CHP İstanbul Milletvekili Av. Mahmut Tanal, Sıhhat Bakanı Fahrettin Koca’ya vatandaşların tüm dünyayı kasıp kavuran koronavirüs tehdidinin ciddiyetinin farkına varmasını sağlamak gayesiyle Covid-19 olaylarının tespit edildiği kentlerin de açıklanması davetinde bulundu.
“YAŞ VE CİNSİYETİN YANI SIRA KENT VE BÖLGELER DE AÇIKLANMALI”
Twitter hesabından Bakan Koca’yı etiketleyen Tanal, “Sağlık Bakanı Sn. Fahrettin Koca, COVID-19 hadiselerine ait yaş ve cinsiyetin yanı sıra kent ve bölgeleri de açıklamalıdır. Olayların hangi vilayet ve ilçelerde görüldüğü paylaşılmadığı için her gece aktarılan sayılar, vatandaşın işin ciddiyetinin farkına varmasını sağlamıyor” dedi.

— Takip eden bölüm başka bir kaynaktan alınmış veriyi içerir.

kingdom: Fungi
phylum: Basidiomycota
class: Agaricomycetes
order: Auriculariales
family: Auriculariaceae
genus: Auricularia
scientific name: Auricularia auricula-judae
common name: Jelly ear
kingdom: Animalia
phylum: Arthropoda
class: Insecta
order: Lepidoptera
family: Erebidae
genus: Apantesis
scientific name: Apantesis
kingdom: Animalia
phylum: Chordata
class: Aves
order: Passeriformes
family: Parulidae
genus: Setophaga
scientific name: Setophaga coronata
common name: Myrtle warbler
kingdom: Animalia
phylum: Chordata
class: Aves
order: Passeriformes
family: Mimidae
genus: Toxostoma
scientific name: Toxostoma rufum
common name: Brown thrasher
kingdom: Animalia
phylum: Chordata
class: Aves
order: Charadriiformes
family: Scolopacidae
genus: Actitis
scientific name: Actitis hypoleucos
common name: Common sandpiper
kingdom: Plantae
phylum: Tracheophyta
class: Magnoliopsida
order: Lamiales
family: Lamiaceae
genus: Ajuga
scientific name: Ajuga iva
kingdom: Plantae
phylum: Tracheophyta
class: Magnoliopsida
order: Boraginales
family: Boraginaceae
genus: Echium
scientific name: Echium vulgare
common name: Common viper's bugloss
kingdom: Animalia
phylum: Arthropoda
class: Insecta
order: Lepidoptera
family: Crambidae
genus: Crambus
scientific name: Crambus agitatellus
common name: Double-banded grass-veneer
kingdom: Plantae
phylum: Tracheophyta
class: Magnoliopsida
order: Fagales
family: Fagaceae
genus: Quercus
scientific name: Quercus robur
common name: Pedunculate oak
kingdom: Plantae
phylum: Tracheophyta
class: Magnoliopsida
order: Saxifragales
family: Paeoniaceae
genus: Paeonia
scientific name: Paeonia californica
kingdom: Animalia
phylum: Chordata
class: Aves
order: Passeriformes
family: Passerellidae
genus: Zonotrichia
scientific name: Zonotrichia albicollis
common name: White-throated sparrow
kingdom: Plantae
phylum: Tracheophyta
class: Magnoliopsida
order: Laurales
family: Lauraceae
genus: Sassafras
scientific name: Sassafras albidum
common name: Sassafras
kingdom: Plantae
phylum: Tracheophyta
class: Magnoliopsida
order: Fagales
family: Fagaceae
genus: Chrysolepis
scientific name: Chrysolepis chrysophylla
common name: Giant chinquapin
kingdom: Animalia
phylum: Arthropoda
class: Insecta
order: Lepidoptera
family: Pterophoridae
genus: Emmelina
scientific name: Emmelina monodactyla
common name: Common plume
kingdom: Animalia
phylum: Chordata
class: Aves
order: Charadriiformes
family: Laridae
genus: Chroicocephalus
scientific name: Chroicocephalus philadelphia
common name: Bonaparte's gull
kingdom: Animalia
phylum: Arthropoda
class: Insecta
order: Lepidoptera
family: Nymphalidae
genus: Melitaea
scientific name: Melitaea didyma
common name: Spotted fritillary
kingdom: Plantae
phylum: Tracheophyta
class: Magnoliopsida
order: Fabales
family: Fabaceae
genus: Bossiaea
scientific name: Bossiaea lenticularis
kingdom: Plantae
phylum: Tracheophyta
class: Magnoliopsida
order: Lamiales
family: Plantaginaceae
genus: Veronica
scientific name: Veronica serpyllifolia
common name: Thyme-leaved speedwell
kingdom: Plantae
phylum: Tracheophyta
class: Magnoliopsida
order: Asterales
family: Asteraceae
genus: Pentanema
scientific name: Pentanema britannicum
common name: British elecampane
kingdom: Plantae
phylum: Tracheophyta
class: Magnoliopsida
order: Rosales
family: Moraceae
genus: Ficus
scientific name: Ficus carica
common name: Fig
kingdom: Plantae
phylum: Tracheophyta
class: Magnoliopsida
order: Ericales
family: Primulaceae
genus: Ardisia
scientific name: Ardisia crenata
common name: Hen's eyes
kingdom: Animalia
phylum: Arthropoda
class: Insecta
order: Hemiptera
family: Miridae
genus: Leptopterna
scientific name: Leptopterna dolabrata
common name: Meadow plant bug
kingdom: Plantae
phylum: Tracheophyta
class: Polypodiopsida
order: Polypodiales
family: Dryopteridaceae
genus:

“UMRECİLERDİR” DİYEREK SIKINTIYI KÜÇÜMSÜYORLAR
Vakanın görüldüğü yer bilgisinin paylaşılmamasının insanları rehavete sürüklediğini lisana getiren Tanal, “Umrecilerdir’, ‘Yurtdışından gelenlerdir’, ‘Virüs bizim buralara gelmez’, ‘Abartılıyor’ formundaki savunmalarla sıkıntı küçümseniyor. Mahremiyet gözetilsin lakin yurt dışı geçmişi, dönülen ülke, virüsün kapılmış olabileceği olası yer, olayın bulunduğu kent paylaşılmalıdır” sözlerini kullandı.
“TEST SAYISI YETERSİZ”
CHP Kütahya Milletvekili Sıhhat, Aile, Çalışma ve Toplumsal İşler Kurulu Üyesi Dr. Ali Fazıl Kasap da, Koronavirüs salgınına karşı Türkiye’nin geç kaldığını belirterek, “Zaman kaybetmeden çok acil tedbirler almamız gerekiyor” dedi.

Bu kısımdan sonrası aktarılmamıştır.